ALICE, shivering, ‘Yes, isn’t it, isn’t it?’
COLONEL. ‘You dear excitable, of course it is.’
ALICE, like one defying him, ‘But even though it were not, though I had come back too late, though my daughter had become a woman without a mother’s guidance, though she were a bad woman—’
COLONEL. ‘Alice.’
ALICE. ‘Though some cur of a man—Robert, it wouldn’t affect my love for her, I should love her more than ever. If all others turned from her, if you turned from her, Robert—how I should love her then.’
COLONEL. ‘Alice, don’t talk of such things.’
But she continues to talk of them, for she sees that the door is ajar, and what she says now is really to comfort Amy. Every word of it is a kiss for Amy.

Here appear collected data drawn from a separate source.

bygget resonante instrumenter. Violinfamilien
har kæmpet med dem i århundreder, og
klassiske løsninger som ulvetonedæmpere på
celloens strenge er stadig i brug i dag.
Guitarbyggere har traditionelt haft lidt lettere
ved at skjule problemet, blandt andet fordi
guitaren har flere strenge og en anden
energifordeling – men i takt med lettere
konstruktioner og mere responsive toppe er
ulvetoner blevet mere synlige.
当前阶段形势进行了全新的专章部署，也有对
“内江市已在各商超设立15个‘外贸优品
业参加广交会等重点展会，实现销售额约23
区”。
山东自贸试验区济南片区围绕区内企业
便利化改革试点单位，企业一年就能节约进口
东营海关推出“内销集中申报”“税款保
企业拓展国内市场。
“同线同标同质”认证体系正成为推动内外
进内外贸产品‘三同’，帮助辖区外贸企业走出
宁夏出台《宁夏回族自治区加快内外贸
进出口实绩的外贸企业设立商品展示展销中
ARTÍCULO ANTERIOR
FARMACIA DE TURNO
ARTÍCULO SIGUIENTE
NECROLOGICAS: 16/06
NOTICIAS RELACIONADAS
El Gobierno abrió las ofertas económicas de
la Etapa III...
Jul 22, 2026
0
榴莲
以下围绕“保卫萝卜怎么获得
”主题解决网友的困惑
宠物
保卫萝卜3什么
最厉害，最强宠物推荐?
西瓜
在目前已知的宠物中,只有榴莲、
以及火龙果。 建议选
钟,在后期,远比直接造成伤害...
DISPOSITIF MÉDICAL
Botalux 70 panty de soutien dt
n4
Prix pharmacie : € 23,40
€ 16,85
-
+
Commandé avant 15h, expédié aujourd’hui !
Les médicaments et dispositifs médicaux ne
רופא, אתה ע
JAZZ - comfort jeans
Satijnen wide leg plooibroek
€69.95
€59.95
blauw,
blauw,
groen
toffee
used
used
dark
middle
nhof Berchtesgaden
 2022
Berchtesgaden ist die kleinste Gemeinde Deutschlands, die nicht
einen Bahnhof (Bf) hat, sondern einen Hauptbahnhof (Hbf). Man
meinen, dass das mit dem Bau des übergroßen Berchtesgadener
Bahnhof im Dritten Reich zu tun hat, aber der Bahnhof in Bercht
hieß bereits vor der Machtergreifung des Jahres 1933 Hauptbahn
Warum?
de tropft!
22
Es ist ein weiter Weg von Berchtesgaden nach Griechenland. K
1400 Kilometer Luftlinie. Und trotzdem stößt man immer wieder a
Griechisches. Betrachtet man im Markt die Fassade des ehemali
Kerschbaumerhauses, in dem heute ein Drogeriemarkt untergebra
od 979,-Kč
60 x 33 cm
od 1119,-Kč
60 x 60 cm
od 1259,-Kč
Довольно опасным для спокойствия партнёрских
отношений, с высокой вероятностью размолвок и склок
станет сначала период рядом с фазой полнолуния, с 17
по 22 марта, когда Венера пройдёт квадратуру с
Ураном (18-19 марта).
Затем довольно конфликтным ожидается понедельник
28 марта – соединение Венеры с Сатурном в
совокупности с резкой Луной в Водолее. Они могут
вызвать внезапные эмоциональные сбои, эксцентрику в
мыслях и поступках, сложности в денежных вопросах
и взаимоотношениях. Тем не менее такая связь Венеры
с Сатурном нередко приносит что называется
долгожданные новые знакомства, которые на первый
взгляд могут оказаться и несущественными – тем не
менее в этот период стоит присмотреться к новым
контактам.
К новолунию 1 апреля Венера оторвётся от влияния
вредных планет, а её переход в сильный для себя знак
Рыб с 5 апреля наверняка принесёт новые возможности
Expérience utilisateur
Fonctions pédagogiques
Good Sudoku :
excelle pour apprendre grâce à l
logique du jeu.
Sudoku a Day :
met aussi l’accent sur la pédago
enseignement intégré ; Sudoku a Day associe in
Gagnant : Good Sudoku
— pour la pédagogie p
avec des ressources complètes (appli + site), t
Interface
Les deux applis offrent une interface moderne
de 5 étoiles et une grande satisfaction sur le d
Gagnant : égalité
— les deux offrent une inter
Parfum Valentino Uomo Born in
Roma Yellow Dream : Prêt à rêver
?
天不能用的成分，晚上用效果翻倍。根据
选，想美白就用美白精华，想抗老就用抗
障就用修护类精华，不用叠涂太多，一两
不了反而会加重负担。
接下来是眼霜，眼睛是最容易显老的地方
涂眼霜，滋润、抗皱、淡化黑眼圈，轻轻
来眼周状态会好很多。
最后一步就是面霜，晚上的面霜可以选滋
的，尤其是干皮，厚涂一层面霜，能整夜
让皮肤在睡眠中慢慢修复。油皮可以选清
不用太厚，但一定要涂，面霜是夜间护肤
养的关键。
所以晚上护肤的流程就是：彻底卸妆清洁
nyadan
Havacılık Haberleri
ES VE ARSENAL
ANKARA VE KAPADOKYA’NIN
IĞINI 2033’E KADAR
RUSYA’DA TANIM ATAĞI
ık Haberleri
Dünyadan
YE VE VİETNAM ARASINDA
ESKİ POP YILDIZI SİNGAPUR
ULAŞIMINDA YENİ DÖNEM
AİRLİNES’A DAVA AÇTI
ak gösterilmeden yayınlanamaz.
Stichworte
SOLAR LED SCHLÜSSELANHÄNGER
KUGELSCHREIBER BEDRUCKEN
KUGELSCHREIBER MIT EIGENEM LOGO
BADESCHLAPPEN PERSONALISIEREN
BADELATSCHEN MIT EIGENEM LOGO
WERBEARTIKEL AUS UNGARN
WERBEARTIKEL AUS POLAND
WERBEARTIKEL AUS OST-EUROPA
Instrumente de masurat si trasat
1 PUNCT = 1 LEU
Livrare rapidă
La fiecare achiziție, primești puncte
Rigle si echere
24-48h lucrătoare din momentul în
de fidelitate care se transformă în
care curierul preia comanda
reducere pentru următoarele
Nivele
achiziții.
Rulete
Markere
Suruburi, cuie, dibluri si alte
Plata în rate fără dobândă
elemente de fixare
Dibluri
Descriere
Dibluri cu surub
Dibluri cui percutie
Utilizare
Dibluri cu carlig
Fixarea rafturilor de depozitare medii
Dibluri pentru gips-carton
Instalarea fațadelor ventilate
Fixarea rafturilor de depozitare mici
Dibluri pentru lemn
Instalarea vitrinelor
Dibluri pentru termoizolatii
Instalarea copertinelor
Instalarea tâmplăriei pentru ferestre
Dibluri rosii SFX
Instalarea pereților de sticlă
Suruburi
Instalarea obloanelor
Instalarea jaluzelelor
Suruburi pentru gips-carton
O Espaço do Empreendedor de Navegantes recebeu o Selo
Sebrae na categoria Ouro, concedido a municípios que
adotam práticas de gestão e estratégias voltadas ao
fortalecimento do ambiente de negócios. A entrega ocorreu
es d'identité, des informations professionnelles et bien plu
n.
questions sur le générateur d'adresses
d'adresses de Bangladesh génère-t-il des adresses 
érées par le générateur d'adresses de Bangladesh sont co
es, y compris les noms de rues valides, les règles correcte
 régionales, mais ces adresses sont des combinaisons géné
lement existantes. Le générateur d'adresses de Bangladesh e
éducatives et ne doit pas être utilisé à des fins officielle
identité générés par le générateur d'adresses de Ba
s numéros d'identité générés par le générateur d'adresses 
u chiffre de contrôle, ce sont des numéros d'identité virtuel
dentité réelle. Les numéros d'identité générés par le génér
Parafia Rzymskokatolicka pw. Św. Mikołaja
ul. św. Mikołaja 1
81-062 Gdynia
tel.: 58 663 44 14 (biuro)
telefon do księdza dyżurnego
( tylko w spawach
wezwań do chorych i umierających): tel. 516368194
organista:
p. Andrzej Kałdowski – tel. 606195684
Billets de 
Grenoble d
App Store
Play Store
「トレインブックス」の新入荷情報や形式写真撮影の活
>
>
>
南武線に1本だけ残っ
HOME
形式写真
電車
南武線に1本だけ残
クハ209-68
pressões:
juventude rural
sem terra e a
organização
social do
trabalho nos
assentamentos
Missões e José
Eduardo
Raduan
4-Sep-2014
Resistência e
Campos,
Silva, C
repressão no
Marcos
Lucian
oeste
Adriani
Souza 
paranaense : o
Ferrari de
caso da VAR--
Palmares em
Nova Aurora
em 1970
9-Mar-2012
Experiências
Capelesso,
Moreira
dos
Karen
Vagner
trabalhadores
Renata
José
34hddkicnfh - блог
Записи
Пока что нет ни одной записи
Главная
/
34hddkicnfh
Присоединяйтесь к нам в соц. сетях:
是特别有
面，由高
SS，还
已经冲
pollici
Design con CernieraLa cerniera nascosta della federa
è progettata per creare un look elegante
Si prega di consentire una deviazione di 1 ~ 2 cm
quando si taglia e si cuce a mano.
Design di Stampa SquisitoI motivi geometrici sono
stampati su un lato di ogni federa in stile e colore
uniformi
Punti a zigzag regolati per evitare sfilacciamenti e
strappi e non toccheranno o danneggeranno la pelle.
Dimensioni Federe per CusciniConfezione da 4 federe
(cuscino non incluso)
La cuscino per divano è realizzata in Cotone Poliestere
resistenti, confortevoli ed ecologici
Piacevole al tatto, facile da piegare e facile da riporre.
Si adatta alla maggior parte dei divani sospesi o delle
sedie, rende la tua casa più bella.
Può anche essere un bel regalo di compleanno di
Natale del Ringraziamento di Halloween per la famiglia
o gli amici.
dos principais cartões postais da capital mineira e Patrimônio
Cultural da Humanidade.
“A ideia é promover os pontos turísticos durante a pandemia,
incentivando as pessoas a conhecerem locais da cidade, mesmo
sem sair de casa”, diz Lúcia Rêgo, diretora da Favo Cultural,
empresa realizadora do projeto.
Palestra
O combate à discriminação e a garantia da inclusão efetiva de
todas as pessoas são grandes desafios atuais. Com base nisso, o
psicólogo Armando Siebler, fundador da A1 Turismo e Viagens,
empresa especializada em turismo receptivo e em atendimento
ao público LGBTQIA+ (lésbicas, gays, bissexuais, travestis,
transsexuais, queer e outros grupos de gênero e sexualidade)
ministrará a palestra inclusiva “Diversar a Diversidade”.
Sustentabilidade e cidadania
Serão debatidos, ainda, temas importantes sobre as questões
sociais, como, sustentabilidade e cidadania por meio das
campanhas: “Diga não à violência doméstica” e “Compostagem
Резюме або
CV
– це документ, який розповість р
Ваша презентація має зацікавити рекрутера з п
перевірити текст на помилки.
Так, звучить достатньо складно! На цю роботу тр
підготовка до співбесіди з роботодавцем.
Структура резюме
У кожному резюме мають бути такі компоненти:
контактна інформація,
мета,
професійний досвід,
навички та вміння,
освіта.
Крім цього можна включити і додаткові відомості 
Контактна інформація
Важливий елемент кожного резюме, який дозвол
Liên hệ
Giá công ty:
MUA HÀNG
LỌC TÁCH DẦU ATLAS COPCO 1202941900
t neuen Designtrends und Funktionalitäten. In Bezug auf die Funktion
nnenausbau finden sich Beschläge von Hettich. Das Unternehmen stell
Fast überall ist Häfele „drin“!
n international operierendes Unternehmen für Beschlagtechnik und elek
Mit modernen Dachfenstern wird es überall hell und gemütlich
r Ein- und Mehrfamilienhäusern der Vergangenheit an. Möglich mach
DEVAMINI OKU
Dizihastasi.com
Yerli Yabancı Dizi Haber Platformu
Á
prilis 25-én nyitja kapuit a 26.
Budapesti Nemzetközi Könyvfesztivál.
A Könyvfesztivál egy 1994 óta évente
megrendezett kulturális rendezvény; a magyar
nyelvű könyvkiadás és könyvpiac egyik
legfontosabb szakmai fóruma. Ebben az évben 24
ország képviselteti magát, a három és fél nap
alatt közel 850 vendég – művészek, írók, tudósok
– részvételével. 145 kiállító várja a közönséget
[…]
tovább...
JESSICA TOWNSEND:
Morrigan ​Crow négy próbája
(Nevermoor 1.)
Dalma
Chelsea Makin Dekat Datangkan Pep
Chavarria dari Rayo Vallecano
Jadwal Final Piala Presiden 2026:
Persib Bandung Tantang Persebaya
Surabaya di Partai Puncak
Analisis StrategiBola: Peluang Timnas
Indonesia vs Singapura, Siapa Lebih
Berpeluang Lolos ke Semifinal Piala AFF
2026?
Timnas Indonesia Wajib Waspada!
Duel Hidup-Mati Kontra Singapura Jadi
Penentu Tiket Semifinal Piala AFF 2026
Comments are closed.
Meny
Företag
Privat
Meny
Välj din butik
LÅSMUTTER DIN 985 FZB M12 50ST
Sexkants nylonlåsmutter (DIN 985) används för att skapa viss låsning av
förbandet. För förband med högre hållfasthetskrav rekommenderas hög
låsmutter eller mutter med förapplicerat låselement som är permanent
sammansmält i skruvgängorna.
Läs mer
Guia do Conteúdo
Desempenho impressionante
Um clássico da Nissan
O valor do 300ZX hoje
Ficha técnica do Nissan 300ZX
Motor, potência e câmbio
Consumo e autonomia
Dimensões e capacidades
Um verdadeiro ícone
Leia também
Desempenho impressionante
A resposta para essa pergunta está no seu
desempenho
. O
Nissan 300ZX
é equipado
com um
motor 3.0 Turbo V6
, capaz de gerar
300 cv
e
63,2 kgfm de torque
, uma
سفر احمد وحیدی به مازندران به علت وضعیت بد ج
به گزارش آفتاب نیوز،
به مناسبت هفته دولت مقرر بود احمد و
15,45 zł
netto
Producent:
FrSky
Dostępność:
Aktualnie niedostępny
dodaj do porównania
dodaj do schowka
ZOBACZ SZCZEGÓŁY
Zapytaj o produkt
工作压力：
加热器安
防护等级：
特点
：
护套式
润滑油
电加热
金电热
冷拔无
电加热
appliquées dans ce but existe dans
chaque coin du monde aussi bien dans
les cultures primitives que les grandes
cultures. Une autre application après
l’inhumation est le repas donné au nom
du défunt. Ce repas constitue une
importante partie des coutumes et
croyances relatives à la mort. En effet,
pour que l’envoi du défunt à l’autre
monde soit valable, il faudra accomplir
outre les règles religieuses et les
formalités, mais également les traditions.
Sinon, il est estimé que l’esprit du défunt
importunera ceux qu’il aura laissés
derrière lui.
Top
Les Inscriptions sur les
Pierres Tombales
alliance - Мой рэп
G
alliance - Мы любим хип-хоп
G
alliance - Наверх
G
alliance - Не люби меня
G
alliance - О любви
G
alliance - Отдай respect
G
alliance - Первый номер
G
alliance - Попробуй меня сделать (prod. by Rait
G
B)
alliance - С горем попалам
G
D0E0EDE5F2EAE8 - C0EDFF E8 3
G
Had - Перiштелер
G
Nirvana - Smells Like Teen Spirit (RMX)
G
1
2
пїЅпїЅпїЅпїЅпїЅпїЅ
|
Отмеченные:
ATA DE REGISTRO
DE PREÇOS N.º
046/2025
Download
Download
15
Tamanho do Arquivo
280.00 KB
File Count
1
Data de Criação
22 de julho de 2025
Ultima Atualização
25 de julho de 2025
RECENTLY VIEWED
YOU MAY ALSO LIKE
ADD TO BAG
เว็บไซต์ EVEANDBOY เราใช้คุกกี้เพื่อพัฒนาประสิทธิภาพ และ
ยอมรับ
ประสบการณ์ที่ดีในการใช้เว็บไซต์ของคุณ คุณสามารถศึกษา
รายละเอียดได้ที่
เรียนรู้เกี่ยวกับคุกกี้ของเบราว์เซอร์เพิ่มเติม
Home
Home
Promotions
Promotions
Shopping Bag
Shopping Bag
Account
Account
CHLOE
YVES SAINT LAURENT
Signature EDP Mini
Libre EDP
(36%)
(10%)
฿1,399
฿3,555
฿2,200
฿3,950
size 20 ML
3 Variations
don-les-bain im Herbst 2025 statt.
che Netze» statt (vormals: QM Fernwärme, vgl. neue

ALICE, smiling through her fears, ‘I was only telling you that nothing could make any difference in my love for Amy. That was all; and, of course, if she has ever been a little foolish, light-headed—at that age one often is—why, a mother would soon put all that right; she would just take her girl in her arms and they would talk it over, and the poor child’s troubles would vanish.’ Still for Amy’s comfort, ‘And do you think I should repeat any of Amy’s confidences to you, Robert?’ Gaily, ‘Not a word, sir! She might be sure of that.’
COLONEL. ‘A pretty way to treat a father. But you will never persuade me that there is any serious flaw in Amy.’